If you’re investing in a gated community, rules probably exist about what owners can and can’t build.
If you’re buying in a mountain town in Ecuador, you could wake up one morning to find that the house next door has been converted to a disco. Should that happen, you’d have no recourse, as Ecuador doesn’t impose zoning regulations.
Find out before committing what your neighbors are prohibited from doing with their properties.
#4: What is your access?
This is a more critical question when buying in the countryside than in a city. The route a real estate agent follows when taking you to view a piece of land you’re considering purchasing may or may not be the legal access to the property. You don’t want to buy only to find out that the actual right of way is over two rivers and through the woods where there’s no road.
#5: Is there an HOA?
In the United States, we take for granted that any apartment building or housing development operates according to the rules of a Home Owners’ Association (HOA). Don’t assume this when buying an apartment or in a private community overseas, not even if the developer assures you that an HOA is in place. Ask to see the HOA documentation, including recent financial statements showing ongoing expenses and cash on hand, and have your attorney review it all, especially in Latin America.
If the HOA isn’t properly registered, the HOA rules, including those to do with the required payment of annual fees, are unenforceable. That can put your property value at risk.
#6: How much is the HOA fee?
You don’t want to pay any more than you have to, but you also want to make sure the HOA fee is high enough to cover HOA expenses. If it isn’t, property maintenance will be deferred, putting your investment at risk.
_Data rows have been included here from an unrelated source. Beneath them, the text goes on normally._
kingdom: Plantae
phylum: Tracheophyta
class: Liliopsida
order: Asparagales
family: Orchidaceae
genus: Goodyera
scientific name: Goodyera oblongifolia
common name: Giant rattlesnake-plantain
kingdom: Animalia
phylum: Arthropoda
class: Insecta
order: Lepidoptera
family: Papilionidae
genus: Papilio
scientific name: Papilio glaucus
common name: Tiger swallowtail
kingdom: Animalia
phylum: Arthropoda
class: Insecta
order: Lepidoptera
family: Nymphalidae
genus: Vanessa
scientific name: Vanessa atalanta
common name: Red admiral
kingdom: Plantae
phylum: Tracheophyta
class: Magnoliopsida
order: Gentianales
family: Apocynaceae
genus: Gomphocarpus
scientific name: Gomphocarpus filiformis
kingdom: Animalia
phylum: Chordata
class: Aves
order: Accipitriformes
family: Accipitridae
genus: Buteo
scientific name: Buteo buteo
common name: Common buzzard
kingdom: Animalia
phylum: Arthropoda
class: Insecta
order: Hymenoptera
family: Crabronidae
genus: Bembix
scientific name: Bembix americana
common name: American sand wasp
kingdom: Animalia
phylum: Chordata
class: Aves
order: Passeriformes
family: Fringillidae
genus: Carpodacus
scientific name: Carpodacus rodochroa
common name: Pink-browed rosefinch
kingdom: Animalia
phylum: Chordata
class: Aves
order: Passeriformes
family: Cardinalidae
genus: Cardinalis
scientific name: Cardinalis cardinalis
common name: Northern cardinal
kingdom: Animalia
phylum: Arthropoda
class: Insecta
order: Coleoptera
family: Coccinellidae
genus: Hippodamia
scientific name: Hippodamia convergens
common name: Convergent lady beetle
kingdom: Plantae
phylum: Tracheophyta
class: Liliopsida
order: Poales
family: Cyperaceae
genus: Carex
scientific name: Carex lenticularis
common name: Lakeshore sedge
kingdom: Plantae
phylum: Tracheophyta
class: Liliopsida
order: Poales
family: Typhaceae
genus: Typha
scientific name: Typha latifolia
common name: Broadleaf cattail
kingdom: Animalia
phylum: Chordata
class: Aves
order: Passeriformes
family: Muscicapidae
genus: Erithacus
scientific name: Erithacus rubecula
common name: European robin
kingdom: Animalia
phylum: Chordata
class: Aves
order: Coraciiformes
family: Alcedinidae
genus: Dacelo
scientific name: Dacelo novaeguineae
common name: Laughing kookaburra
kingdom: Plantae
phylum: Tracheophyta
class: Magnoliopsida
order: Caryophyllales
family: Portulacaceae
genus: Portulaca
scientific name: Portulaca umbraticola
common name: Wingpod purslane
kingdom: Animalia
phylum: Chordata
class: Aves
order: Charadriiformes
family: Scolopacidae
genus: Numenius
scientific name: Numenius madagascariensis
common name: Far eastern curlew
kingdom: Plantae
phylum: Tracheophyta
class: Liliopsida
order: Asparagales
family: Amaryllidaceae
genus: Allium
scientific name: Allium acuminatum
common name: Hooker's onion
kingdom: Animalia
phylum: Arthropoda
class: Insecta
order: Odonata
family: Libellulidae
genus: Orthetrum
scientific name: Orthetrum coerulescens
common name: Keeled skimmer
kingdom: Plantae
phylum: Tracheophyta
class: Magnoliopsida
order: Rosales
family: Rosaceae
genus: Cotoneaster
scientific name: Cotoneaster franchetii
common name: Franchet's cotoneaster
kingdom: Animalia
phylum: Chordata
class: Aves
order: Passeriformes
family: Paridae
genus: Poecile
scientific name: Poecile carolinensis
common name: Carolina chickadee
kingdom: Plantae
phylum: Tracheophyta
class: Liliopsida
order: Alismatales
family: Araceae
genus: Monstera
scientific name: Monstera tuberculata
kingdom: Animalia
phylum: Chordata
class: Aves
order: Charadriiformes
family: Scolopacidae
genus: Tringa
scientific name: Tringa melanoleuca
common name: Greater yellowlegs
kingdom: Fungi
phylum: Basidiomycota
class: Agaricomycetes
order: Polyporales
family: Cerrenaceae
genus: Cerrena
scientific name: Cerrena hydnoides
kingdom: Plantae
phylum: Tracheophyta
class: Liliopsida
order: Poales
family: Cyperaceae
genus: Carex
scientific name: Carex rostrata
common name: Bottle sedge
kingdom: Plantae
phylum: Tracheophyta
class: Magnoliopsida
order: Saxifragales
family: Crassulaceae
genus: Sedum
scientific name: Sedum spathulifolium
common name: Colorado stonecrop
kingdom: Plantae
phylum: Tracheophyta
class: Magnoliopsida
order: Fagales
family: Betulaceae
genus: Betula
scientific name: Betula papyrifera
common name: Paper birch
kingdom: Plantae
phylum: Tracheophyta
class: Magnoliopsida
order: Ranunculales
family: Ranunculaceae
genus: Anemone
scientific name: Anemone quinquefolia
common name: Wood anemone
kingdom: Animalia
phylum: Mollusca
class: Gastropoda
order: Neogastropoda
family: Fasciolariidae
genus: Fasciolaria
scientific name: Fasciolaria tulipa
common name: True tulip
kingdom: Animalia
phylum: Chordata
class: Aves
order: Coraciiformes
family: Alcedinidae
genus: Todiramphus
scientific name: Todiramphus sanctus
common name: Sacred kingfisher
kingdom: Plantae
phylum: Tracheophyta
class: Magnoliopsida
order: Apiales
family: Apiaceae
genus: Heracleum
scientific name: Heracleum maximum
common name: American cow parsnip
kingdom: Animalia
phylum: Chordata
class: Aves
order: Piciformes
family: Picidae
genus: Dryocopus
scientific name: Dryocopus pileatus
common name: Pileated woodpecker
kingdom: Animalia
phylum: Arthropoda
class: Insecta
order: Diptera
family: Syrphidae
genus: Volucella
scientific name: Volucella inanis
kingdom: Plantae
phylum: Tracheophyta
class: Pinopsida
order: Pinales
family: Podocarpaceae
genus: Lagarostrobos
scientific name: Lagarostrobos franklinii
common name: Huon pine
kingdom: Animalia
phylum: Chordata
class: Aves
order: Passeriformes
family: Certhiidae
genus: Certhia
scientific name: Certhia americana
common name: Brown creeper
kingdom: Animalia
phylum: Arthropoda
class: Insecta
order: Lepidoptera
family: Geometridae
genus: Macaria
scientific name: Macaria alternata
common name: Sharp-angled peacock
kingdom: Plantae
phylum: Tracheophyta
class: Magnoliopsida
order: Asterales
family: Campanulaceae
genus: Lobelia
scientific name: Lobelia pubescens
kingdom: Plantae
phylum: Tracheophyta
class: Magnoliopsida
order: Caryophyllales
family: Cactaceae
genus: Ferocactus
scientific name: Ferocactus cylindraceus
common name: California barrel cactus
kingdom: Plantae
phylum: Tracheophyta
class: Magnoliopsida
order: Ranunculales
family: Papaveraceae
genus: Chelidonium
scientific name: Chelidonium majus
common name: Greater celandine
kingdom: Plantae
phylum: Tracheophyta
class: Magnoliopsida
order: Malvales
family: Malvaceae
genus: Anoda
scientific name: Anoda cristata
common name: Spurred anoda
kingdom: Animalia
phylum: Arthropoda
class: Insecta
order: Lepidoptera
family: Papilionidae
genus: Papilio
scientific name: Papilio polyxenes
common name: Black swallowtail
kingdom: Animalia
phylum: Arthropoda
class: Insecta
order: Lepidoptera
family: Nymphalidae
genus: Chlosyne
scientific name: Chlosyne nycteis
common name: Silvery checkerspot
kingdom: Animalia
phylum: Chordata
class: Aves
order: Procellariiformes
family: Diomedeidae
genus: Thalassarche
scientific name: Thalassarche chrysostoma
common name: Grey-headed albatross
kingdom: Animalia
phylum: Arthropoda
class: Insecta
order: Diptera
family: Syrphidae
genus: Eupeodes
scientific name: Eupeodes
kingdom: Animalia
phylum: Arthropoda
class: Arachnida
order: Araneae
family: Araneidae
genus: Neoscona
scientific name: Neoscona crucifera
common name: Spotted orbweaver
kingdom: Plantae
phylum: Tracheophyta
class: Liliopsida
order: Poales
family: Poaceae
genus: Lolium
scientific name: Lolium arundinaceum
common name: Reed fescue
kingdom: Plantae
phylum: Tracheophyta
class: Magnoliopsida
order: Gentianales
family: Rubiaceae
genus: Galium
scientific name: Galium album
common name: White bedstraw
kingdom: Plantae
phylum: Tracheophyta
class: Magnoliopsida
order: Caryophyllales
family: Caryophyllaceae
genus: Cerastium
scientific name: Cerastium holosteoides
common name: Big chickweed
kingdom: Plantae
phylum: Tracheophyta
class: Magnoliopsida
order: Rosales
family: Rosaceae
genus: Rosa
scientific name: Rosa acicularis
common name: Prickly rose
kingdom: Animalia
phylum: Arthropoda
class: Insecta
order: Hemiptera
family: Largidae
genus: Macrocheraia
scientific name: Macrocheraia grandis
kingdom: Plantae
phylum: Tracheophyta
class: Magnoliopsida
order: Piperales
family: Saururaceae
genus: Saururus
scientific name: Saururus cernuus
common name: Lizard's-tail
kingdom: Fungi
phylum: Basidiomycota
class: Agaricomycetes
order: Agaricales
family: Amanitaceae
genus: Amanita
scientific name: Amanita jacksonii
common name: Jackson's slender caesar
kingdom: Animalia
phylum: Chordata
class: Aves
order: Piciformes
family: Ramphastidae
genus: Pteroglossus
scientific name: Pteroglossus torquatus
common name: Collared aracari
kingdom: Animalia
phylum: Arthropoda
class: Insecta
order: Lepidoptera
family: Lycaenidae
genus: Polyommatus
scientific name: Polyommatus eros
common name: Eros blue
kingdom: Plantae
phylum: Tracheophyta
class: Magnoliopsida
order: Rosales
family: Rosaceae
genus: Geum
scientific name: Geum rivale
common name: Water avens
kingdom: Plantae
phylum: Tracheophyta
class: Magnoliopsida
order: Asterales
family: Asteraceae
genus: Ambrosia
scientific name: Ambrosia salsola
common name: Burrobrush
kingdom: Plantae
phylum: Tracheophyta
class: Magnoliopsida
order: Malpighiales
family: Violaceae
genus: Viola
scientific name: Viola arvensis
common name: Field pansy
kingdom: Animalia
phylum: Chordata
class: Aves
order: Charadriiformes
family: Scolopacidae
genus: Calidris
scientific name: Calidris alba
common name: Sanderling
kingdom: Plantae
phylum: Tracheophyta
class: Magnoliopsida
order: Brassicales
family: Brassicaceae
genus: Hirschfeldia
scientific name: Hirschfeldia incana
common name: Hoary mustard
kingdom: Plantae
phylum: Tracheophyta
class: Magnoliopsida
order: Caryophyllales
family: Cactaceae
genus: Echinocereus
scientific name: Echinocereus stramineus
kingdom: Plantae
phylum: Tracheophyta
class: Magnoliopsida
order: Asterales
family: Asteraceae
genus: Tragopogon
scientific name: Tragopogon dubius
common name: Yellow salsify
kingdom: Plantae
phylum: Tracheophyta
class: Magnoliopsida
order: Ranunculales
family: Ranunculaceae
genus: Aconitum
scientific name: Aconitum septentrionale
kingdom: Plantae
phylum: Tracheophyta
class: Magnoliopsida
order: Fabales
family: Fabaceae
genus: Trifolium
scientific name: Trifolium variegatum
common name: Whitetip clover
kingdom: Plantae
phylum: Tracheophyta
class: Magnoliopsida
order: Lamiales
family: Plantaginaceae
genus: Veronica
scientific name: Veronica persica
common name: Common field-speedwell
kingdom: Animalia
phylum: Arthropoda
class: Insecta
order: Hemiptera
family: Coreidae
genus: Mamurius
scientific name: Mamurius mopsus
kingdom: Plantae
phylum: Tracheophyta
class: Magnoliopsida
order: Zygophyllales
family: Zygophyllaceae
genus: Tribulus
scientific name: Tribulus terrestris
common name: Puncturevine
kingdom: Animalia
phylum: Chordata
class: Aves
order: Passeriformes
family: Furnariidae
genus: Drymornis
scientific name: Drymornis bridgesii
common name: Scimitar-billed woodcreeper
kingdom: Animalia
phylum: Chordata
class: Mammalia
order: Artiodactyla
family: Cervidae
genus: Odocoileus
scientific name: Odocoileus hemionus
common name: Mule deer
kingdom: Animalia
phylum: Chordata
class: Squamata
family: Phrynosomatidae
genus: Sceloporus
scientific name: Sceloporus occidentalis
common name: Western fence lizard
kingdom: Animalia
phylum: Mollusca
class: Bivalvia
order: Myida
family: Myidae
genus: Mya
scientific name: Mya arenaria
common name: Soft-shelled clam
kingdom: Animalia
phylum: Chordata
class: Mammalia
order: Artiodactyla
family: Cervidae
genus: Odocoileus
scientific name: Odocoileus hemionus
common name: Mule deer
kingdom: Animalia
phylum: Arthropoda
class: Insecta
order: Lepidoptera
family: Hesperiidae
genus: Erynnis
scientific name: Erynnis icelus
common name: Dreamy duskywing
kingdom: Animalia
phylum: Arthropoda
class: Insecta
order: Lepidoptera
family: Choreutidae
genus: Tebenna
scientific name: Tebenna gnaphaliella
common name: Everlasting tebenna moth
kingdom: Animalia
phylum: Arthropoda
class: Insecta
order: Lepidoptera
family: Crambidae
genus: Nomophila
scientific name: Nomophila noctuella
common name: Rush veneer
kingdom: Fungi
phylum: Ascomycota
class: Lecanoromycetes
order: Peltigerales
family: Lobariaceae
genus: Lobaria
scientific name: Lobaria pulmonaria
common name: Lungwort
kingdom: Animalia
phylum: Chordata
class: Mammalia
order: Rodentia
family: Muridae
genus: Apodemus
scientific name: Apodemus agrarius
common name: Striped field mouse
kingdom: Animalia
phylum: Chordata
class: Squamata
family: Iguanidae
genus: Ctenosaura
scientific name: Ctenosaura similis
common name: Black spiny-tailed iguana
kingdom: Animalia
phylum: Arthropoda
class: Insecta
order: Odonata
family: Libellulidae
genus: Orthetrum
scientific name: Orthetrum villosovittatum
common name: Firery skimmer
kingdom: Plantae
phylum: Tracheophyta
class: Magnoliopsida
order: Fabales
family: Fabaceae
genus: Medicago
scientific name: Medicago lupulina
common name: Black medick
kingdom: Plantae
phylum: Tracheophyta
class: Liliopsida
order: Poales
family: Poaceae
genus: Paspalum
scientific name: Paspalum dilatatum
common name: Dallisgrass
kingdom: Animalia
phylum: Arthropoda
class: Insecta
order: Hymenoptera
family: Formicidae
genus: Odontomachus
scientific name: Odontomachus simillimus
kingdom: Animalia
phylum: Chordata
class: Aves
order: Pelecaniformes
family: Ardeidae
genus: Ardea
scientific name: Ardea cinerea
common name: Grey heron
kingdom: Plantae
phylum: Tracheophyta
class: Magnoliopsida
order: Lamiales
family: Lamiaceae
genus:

#7: Are you allowed to rent short term?
Don’t assume, even if you’re buying from an investor who has been renting short term, that the property can legally be rented short term. Check relevant municipality legislation and the rules of the HOA. Short-term rentals can be restricted or disallowed by the local government or by building management.
#8: How far away are day-to-day services?
As part of your property search process, take time to walk the neighborhood and explore the surrounding area to confirm services and amenities nearby. Where is the nearest grocery store, pharmacy, medical center, public transportation, bank, hardware store, and so forth?
Depending on the market, these things can be as important to your occupancy rate as the property itself, especially when renting short term.
#9: What are the total carrying costs?
Put pen to paper to calculate the total carrying costs, including property taxes, utility costs, internet and cable, property management fees, and HOA expenses. You’ll have these costs regardless of whether the property is rented. You should feel comfortable that you can cover them even without
any rental income, and you should remember all of them when calculating your projected net rental yield.
#10: If you’re buying a second home without intending to rent it, who will watch the property when you’re not there?
You’ll probably need property-management services even if you don’t plan to rent your property.
You could engage a professional property manager to pay the bills, check on the property once in a while to make sure everything is okay, supervise cleaning (even if a property is unused, it should be cleaned regularly, especially in the tropics), and to oversee maintenance and repair work. Or you could enlist help from a neighbor-friend you trust, although this is probably more responsibility than most neighbors are up for.
Whatever strategy you employ, you need someone on the ground paying attention to your investment when you’re elsewhere.
#11: Does the development company have a track record?
This is an especially important question when buying preconstruction. The greatest risk, even with an established developer, is that either the entire building or your particular unit won’t be completed. More common is not completing construction on time. Research the developer’s previous projects to see if he’s met his promises in the past.